Methods: Non-linear mixed effects modeling approach was used, where the structural model was parameterized with both first-order tumor growth and shrinkage rates. As pembrolizumab binds to immune cells rather than tumor cells, its effect was linked to shrinkage rate. In addition, the model assumes that some fraction of the tumor mass to be accessible for immune-mediated antitumor effect with the remaining tumor portion insensitive to treatment. Population parameter values and inter-individual variability were estimated from the available data via NONMEM 7.2, using SAEM for parameter estimation, and importance sampling (IMP) estimation method for likelihood evaluation. Simulations were conducted with final parameter estimates and compared to clinical data. .
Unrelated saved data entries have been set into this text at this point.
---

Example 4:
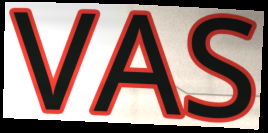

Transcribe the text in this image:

VAS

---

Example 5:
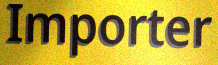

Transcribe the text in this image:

Importer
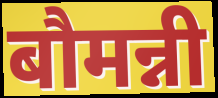
बौमन्नी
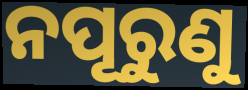
ନପୂରୁଣୁ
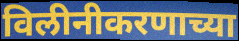
विलीनीकरणाच्या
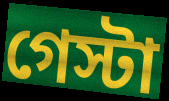
গেস্টা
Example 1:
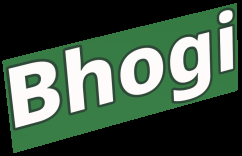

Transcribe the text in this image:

Bhogi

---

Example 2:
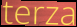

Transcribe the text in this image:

terza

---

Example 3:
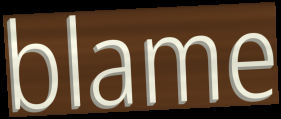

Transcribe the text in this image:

blame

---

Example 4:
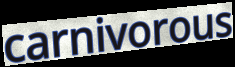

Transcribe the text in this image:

carnivorous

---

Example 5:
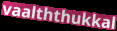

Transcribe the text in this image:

vaalththukkal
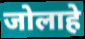
जोलाहे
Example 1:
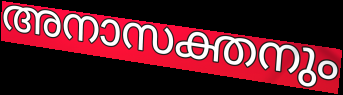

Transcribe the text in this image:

അനാസക്തനും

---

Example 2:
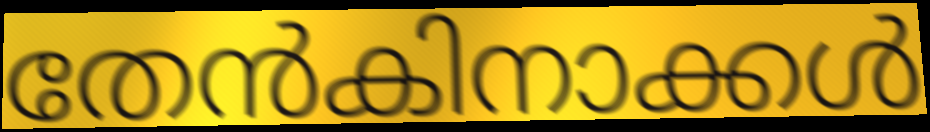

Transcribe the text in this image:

തേൻകിനാക്കൾ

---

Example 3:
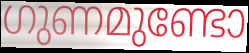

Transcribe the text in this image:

ഗുണമുണ്ടോ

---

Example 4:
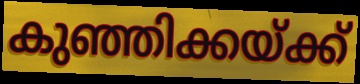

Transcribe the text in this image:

കുഞ്ഞിക്കയ്ക്ക്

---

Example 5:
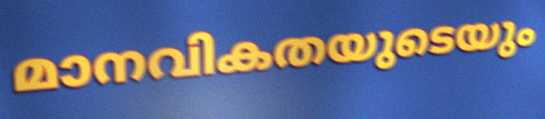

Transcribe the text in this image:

മാനവികതയുടെയും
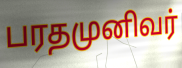
பரதமுனிவர்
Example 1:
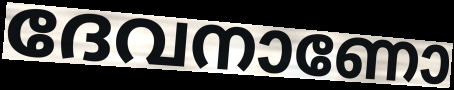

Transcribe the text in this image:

ദേവനാണോ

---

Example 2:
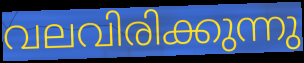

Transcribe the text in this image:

വലവിരിക്കുന്നു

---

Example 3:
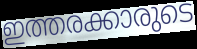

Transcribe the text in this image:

ഇത്തരക്കാരുടെ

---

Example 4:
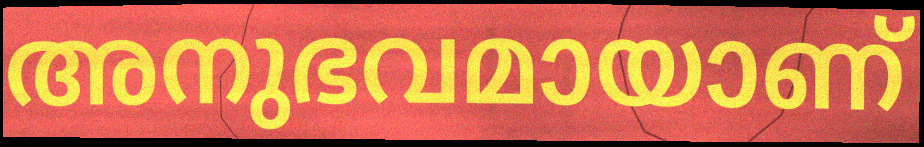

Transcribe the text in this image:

അനുഭവമായാണ്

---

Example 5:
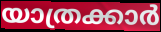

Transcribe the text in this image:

യാത്രക്കാർ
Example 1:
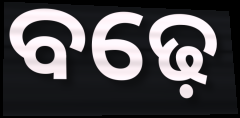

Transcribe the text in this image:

ବଢ଼େ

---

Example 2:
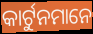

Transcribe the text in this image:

କାର୍ଟୁନମାନେ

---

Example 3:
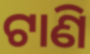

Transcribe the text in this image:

ଟାଣି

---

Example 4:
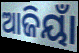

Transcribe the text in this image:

ଆଜିୟାଁ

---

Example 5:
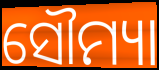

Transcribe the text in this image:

ସୌମ୍ୟା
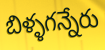
బిళ్ళగన్నేరు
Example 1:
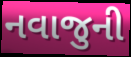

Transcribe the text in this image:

નવાજુની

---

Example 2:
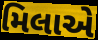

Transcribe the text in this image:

મિલાએ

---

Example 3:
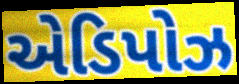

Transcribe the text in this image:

એડિપોઝ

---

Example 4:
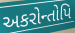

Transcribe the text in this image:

અકરોન્તોપિ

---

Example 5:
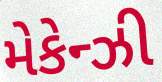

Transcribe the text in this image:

મેકેન્ઝી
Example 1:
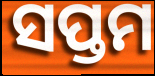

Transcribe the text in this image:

ସପ୍ତମ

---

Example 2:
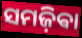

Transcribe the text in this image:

ସମଜ଼ିଵା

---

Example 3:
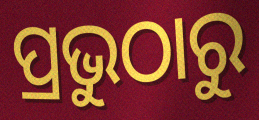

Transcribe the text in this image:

ପ୍ରଭୁଠାରୁ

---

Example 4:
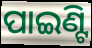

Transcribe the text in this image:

ପାଇଣ୍ଟି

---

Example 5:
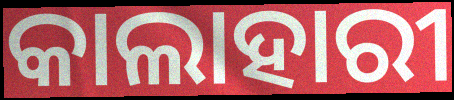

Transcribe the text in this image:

କାଲାହାରୀ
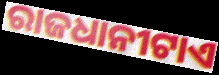
ରାଜଧାନୀଟାଏ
Results: A total of 897 melanoma and 496 NSCLC patients were analyzed. Observed tumor size data showed a wide-range of longitudinal response patterns, well-characterized by the model. Model parameters were estimated with good precision. The analysis demonstrates an esseintially flat relationship between exposure and reduction in tumor size in the dose range studied. Comparing model parameters between the two indications suggest that the tumor growth characteristics are indication-specific with the growth term for melanoma predicted to be half of that for NSCLC. The model predicts that the drug effect on antitumor response is similar across indications, consistent with its pharmacological mechanism (binding to systemic T-cells that elicits a downstream tumor cell clearance).
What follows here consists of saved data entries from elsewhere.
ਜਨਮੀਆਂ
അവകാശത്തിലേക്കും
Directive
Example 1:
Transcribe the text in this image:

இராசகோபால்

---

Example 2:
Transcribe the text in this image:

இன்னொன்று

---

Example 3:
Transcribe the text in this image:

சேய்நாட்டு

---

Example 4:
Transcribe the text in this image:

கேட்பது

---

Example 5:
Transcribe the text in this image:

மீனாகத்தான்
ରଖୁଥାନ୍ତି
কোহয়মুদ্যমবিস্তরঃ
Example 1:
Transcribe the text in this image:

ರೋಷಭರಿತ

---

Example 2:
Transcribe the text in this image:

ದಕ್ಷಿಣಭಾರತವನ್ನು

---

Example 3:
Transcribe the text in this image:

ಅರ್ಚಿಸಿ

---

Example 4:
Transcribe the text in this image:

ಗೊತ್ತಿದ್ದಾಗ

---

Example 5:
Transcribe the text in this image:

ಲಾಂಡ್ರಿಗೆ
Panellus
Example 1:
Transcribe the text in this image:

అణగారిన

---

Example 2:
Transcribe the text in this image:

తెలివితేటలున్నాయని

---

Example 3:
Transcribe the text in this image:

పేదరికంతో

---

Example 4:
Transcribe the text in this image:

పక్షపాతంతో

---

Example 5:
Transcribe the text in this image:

Conclusions: The exposure-response modeling approach applied to pembrolizumab has been an important component in optimizing the current clinical dose of 2 mg/kg Q3W, demonstrating comparable efficacy to 10 mg/kg Q3W. The model presented here shows promise as a tool in providing an integrative look across indication, delineating system-specific properties from drug-specific properties. While the results are premature with two indications analyzed thus far, this approach will also be extended to other solid tumors.